Güzel bir Nisan gününde sizlerle beraberliğimin mutluluğunu yaşayarak yazmaya başlıyorum. Kurumları ayakta tutan ve itibar grafiklerini üst sıralara taşıyan unsur “Kurumsal saygı ve disiplindir” Ülkemizin ve demokrasinin önemli kurumlarından biri de siyasi partilerdir. Mensup olduğu kuruma saygı duymak ve o kurumun iç dinamiklerini belirgin kurallara göre kullanmak her kurum üyesinin mutlaka uyması gereken bir kuraldır.

DP/UG’de kim ne derse desin bu ülkenin önemli ve saygın bir kurumudur ve şu anda yürütmenin ortaklarından birisidir. Siyasi partilerde her karar parti yetkili organlarında onaylanıp uygulamaya konur. Yetkili organlarda her kararın oybirliği ile alınma zorunluluğu yoktur.
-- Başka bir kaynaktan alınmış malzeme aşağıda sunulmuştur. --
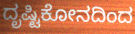
ದೃಷ್ಟಿಕೋನದಿಂದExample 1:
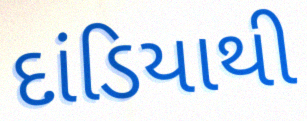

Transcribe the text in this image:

દાંડિયાથી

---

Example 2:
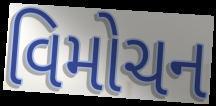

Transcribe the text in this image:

વિમોચન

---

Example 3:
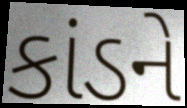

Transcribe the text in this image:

કાંડને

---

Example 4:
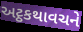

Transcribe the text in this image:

અટ્ઠકથાવચને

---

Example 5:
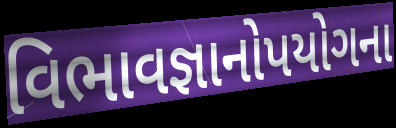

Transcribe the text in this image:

વિભાવજ્ઞાનોપયોગના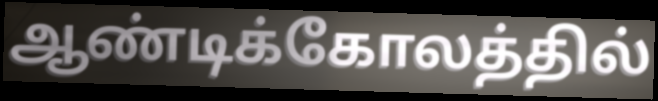
ஆண்டிக்கோலத்தில்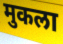
मुकला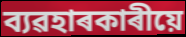
ব্যৱহাৰকাৰীয়েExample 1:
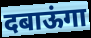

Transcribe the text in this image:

दबाऊंगा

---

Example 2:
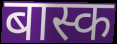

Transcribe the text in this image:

बास्क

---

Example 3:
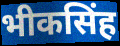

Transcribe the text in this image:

भीकसिंह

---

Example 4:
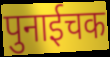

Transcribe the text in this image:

पुनाईचक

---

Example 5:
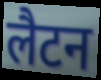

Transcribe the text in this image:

लैटन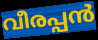
വീരപ്പൻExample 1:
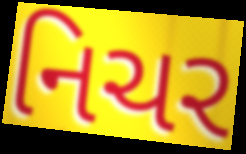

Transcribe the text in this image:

નિચર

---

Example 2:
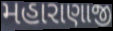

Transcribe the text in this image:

મહારાણાજી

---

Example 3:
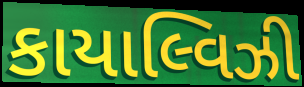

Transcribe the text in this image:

કાયાલ્વિઝી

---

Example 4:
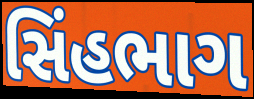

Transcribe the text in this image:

સિંહભાગ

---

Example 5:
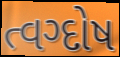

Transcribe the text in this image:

ત્વગ્દોષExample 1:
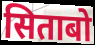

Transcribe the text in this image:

सिताबो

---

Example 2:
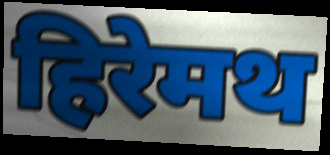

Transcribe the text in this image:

हिरेमथ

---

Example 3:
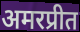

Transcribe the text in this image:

अमरप्रीत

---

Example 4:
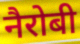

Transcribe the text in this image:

नैरोबी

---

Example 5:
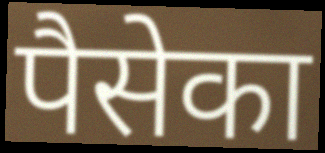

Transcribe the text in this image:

पैसेकाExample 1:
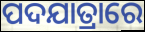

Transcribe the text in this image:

ପଦଯାତ୍ରାରେ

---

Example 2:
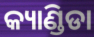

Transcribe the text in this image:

କ୍ୟାଣ୍ଡିଡା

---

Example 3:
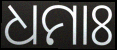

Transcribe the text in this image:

ଧମାଃ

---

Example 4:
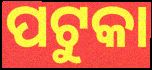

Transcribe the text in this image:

ପଟୁକା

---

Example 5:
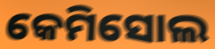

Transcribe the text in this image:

କେମିସୋଲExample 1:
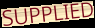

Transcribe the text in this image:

SUPPLIED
Ancak onaylanan her karara herkesin eksiksiz uyması zorunludur.

Belirtilen bu kurala uymayan kişi ve kişilere nazik bir şekilde kapı gösterilir. Bu dünyanın her yerinde yaşanan standart bir uygulamadır.

DP/UG Lefkoşa milletvekili Zorlu Töre geçtiğimiz günlerde sosyal medya da büyük bir hata yapmıştır. Partisinin İskele Belediye Başkan adayı olan Hüseyin Avkıran Alanlı’nın adaylığına sosyal medya üzerinden itiraz etmiştir. Üstüne üstlük Alanlı’nın seçimi kaybetmesi için elinden geleni yapacağını açık bir şekilde ifade ederek, mensup olduğu partiye meydan okumuştur. Bu davranışı ile Zorlu’nun nereye varmak istediğini anlamak pek kolay değil!!

Akla ilk gelen Zorlu ile DP/UG yönetimi arasında belirgin bir sorunun olduğu ve bunun buz dağının su üzerinde ki görüntüsü olduğudur. Yani Zorlu bizce siyasi bir manevra uygulayıp kendi kendini ihraç ettirmenin hesaplarını yapmaktadır. Yalnız unutulmamalı ki genelde yanlış hesap her zaman Bağdat’dan dönmüştür.

Sonuç itibarı ile Alanlı’nın adaylığını kimi partililerin uygun görmemesi çok normal bir durumdur. Ama bunun hesabını sosyal medya üzerinden sormak ve hamasi söylemler içerisine girmek hoş ve güzel bir durum değildir.

Zorlu’nun zorunun ne olduğunu bilen varsa bize de anlatsın.

Sizi bu gün zorla öperek huzurlarınızdan ayrılıyorum.